I ended up in U/G splash black, and pieced together a miserable 1-2 finish.. typical.
Meanwhile, back at the sleeping grounds, an elaborate game of musical beds was taking place. You see, some people in our group insisted that we stay at a hostel about 4 blocks from the convention center. Now while the location was pretty awesome, very little else followed suit. Two rooms were to be split among the 9 of us, with one room holding 6, and the other 3. This seemed fine, until a mysterious 10th was somehow booked into the private room of 6.
Of course, we went to the front desk to figure out the situation, but they informed us that there were no other rooms available and that this 10th would not be able to stay at the hostel at all. One of our members took a 20 dollar bribe from the front desk to sleep on a couch in the hallway, allowing said 10th to sleep in our room. None of us were very excited by this, as now our valuables were potentially at risk, but we had little choice, other than to berate the member who gave up his slot which we obviously did.
Turns out, this stranger’s name was Rusty, which was only odd due to his age, which came in at something like 65 years old; an odd age to still maintain the name Rusty, but c’est la vie. Rusty ended up getting to about 2 in the morning before the staff stormed up and told him they booked a different stranger in his bed and that he should leave immediately. In came the newest member of the hostel, who we quickly dubbed Trusty.
Trusty ended up not showing up until the next afternoon, meaning Rusty was kicked out of the hostel for no apparent reason. Musical beds did not end there however, as the hostel decided to double book another one of our parties beds to a 3rd stranger, who we couldn’t resist calling Machete. Our friend ended up staying in a hotel the remaining two nights, as Machete rolled around in his bed, happy as can be. Machete actually turned out to be the worst, as he performed the most sinful of acts for a 6 person room and clogged up the toilet via “natural” methods.
Despite the chaos back at the hostel, there was still Magic to be played. I had decided to enter the sealed side event for an Xbox and was handed one of the most disgusting pools I have ever seen, resulting in the following deck.
While the mana was awkward, as B/W normally is, this was sealed, meaning I had plenty of time to recover from any mana issues as opposed to draft, which usually ends before you pick yourself up after a stumble. Even the few games where I was restricted off of a color, the power level of the cards I could cast were more than sufficient to either buy me time, or just go ahead and win the game on their own. I ended up taking home an Xbox, which was a nice consolation after bombing out of the Pro Tour, although it was much more difficult to bring home than a check would have been.

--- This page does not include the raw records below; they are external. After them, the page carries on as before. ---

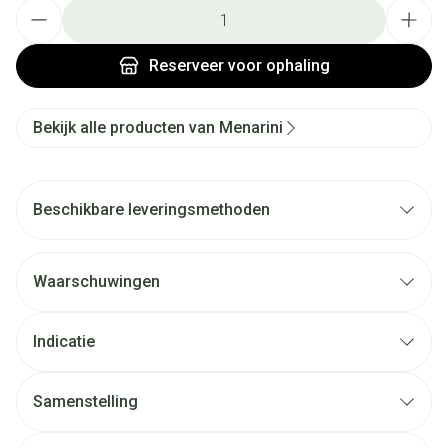
Aantal
Reserveer
voor ophaling
Bekijk alle producten van Menarini
Beschikbare leveringsmethoden
Waarschuwingen
Indicatie
Samenstelling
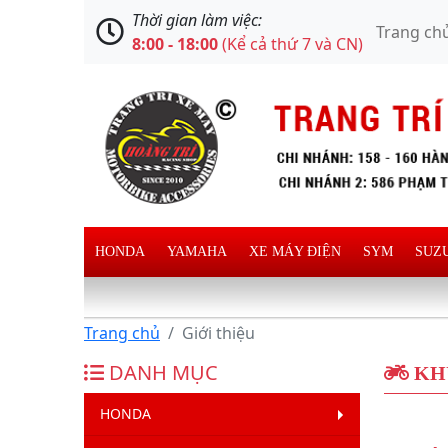
Thời gian làm việc:
Trang ch
8:00 - 18:00
(Kể cả thứ 7 và CN)
HONDA
YAMAHA
XE MÁY ĐIỆN
SYM
SUZ
Trang chủ
Giới thiệu
DANH MỤC
KH
HONDA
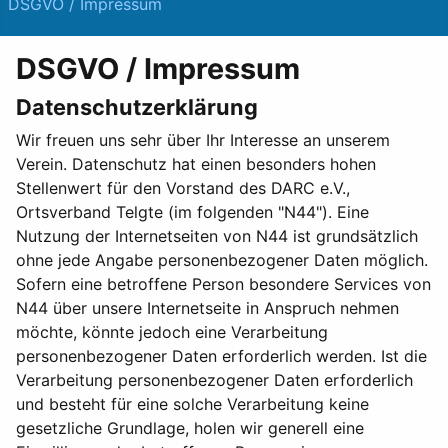
DSGVO / Impressum
DSGVO / Impressum
Datenschutzerklärung
Wir freuen uns sehr über Ihr Interesse an unserem
Verein. Datenschutz hat einen besonders hohen
Stellenwert für den Vorstand des DARC e.V.,
Ortsverband Telgte (im folgenden "N44"). Eine
Nutzung der Internetseiten von N44 ist grundsätzlich
ohne jede Angabe personenbezogener Daten möglich.
Sofern eine betroffene Person besondere Services von
N44 über unsere Internetseite in Anspruch nehmen
möchte, könnte jedoch eine Verarbeitung
personenbezogener Daten erforderlich werden. Ist die
Verarbeitung personenbezogener Daten erforderlich
und besteht für eine solche Verarbeitung keine
gesetzliche Grundlage, holen wir generell eine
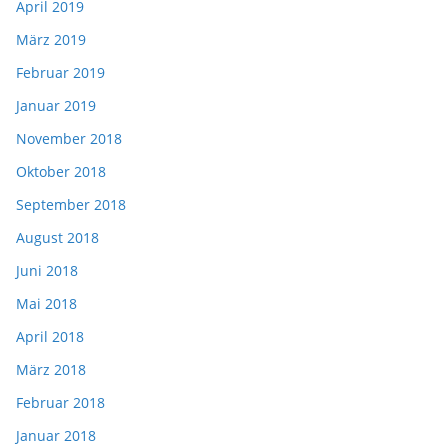
April 2019
März 2019
Februar 2019
Januar 2019
November 2018
Oktober 2018
September 2018
August 2018
Juni 2018
Mai 2018
April 2018
März 2018
Februar 2018
Januar 2018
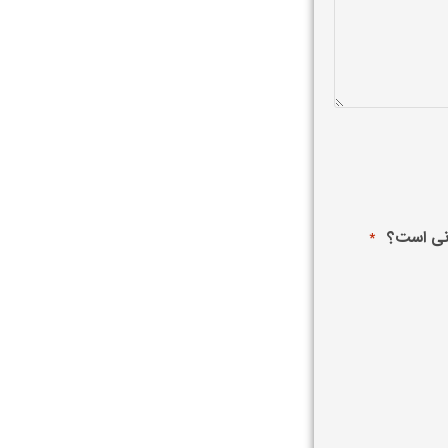
انی است؟
*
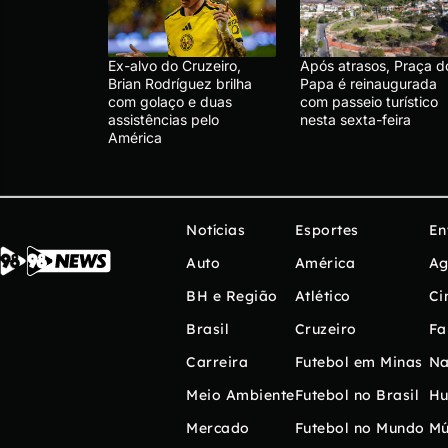
Ex-alvo do Cruzeiro,
Após atrasos, Praça d
Brian Rodríguez brilha
Papa é reinaugurada
com golaço e duas
com passeio turístico
assistências pelo
nesta sexta-feira
América
Notícias
Esportes
En
Auto
América
Ag
BH e Região
Atlético
Ci
Brasil
Cruzeiro
Fa
Carreira
Futebol em Minas
Na
Meio Ambiente
Futebol no Brasil
H
Mercado
Futebol no Mundo
Mú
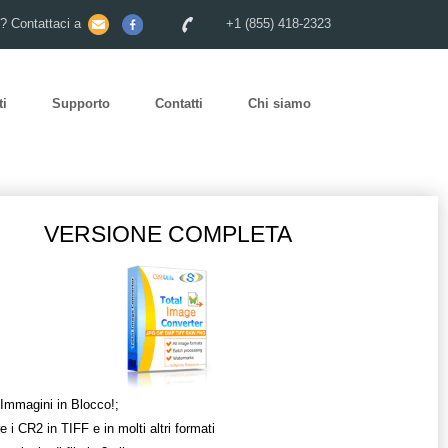
o? Contattaci a
+1 (855) 418-2323
ti
Supporto
Contatti
Chi siamo
VERSIONE COMPLETA
 Immagini in Blocco!;
e i CR2 in TIFF e in molti altri formati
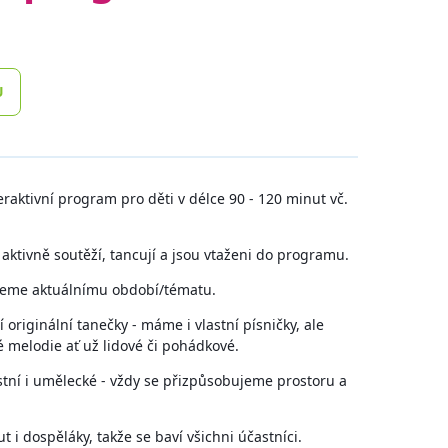
U
raktivní program pro děti v délce 90 - 120 minut vč.
 aktivně soutěží, tancují a jsou vtaženi do programu.
jeme aktuálnímu období/tématu.
 originální tanečky - máme i vlastní písničky, ale
melodie ať už lidové či pohádkové.
stní i umělecké - vždy se přizpůsobujeme prostoru a
i dospěláky, takže se baví všichni účastníci.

The back to back trip was definitely memorable, so there are no complaints. I am looking forward to Houston and will likely be attending a cash tourney or two before then. As for now, the PTQ grind should start back up on its regular schedule now that there is a short break in premier events. Madrid would be fun although a bit expensive for just a Grand Prix, which means I will not be attending. LSV will though and of course some major congratulations need to go out to him as he continued to demonstrate his mastery of the game at the Pro Tour. Thanks for reading.